Page segmentation data
--- START ---
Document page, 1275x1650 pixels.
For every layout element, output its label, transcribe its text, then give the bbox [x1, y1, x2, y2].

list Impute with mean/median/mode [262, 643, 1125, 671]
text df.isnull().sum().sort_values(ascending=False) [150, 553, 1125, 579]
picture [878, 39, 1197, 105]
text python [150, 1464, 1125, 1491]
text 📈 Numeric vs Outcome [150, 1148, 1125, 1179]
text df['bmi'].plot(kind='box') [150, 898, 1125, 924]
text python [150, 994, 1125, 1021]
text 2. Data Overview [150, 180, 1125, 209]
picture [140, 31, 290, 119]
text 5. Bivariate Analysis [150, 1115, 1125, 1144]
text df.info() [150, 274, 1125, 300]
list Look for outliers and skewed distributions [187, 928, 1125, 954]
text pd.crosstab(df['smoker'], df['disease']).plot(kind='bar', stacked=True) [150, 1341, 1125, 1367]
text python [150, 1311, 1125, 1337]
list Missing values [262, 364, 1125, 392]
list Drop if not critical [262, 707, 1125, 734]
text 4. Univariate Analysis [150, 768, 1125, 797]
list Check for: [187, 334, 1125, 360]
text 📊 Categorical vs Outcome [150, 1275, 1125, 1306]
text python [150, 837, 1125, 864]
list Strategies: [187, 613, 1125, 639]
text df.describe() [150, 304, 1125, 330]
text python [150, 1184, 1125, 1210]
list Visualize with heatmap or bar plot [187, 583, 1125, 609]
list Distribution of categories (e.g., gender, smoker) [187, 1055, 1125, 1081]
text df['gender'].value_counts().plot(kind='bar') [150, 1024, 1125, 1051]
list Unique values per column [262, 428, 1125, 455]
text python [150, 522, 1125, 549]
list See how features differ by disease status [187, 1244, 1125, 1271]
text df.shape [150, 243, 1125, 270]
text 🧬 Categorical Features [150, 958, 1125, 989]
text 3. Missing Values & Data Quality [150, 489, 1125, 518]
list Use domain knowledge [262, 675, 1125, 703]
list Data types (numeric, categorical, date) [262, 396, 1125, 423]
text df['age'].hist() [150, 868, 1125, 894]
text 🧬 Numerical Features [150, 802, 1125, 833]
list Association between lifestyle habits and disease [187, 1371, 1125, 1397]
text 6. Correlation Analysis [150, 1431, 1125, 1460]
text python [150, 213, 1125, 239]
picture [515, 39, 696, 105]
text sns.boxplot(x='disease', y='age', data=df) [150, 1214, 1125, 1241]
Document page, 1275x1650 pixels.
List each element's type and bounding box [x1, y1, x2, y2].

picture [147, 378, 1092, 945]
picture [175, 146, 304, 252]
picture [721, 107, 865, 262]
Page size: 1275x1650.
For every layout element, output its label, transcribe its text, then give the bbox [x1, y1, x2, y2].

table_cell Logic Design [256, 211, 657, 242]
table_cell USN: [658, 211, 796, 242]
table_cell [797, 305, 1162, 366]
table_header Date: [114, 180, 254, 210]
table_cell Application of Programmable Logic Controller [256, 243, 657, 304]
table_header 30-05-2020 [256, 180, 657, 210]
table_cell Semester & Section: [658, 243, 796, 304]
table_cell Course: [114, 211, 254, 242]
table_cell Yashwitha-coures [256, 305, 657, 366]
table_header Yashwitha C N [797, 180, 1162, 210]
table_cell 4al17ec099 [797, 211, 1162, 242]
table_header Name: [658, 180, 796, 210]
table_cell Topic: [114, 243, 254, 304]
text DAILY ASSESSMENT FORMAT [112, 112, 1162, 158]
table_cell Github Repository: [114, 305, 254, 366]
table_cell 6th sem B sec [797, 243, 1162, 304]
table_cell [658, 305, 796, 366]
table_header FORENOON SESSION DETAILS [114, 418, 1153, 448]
--- END ---
● PROBLEM DETAILS
Print each entry exactly as it appears above.

● RESPONSE FOR THIS EXERCISE
Document page, 1275x1650 pixels.
For every layout element, output its label, transcribe its text, then give the bbox [x1, y1, x2, y2].

list Impute with mean/median/mode [262, 643, 1125, 671]
text df.isnull().sum().sort_values(ascending=False) [150, 553, 1125, 579]
picture [878, 39, 1197, 105]
text python [150, 1464, 1125, 1491]
text 📈 Numeric vs Outcome [150, 1148, 1125, 1179]
text df['bmi'].plot(kind='box') [150, 898, 1125, 924]
text python [150, 994, 1125, 1021]
text 2. Data Overview [150, 180, 1125, 209]
picture [140, 31, 290, 119]
text 5. Bivariate Analysis [150, 1115, 1125, 1144]
text df.info() [150, 274, 1125, 300]
list Look for outliers and skewed distributions [187, 928, 1125, 954]
text pd.crosstab(df['smoker'], df['disease']).plot(kind='bar', stacked=True) [150, 1341, 1125, 1367]
text python [150, 1311, 1125, 1337]
list Missing values [262, 364, 1125, 392]
list Drop if not critical [262, 707, 1125, 734]
text 4. Univariate Analysis [150, 768, 1125, 797]
list Check for: [187, 334, 1125, 360]
text 📊 Categorical vs Outcome [150, 1275, 1125, 1306]
text python [150, 837, 1125, 864]
list Strategies: [187, 613, 1125, 639]
text df.describe() [150, 304, 1125, 330]
text python [150, 1184, 1125, 1210]
list Visualize with heatmap or bar plot [187, 583, 1125, 609]
list Distribution of categories (e.g., gender, smoker) [187, 1055, 1125, 1081]
text df['gender'].value_counts().plot(kind='bar') [150, 1024, 1125, 1051]
list Unique values per column [262, 428, 1125, 455]
text python [150, 522, 1125, 549]
list See how features differ by disease status [187, 1244, 1125, 1271]
text df.shape [150, 243, 1125, 270]
text 🧬 Categorical Features [150, 958, 1125, 989]
text 3. Missing Values & Data Quality [150, 489, 1125, 518]
list Use domain knowledge [262, 675, 1125, 703]
list Data types (numeric, categorical, date) [262, 396, 1125, 423]
text df['age'].hist() [150, 868, 1125, 894]
text 🧬 Numerical Features [150, 802, 1125, 833]
list Association between lifestyle habits and disease [187, 1371, 1125, 1397]
text 6. Correlation Analysis [150, 1431, 1125, 1460]
text python [150, 213, 1125, 239]
picture [515, 39, 696, 105]
text sns.boxplot(x='disease', y='age', data=df) [150, 1214, 1125, 1241]
Document page, 1275x1650 pixels.
List each element's type and bounding box [x1, y1, x2, y2].

picture [147, 378, 1092, 945]
picture [175, 146, 304, 252]
picture [721, 107, 865, 262]
Page size: 1275x1650.
For every layout element, output its label, transcribe its text, then give the bbox [x1, y1, x2, y2].

table_cell Logic Design [256, 211, 657, 242]
table_cell USN: [658, 211, 796, 242]
table_cell [797, 305, 1162, 366]
table_header Date: [114, 180, 254, 210]
table_cell Application of Programmable Logic Controller [256, 243, 657, 304]
table_header 30-05-2020 [256, 180, 657, 210]
table_cell Semester & Section: [658, 243, 796, 304]
table_cell Course: [114, 211, 254, 242]
table_cell Yashwitha-coures [256, 305, 657, 366]
table_header Yashwitha C N [797, 180, 1162, 210]
table_cell 4al17ec099 [797, 211, 1162, 242]
table_header Name: [658, 180, 796, 210]
table_cell Topic: [114, 243, 254, 304]
text DAILY ASSESSMENT FORMAT [112, 112, 1162, 158]
table_cell Github Repository: [114, 305, 254, 366]
table_cell 6th sem B sec [797, 243, 1162, 304]
table_cell [658, 305, 796, 366]
table_header FORENOON SESSION DETAILS [114, 418, 1153, 448]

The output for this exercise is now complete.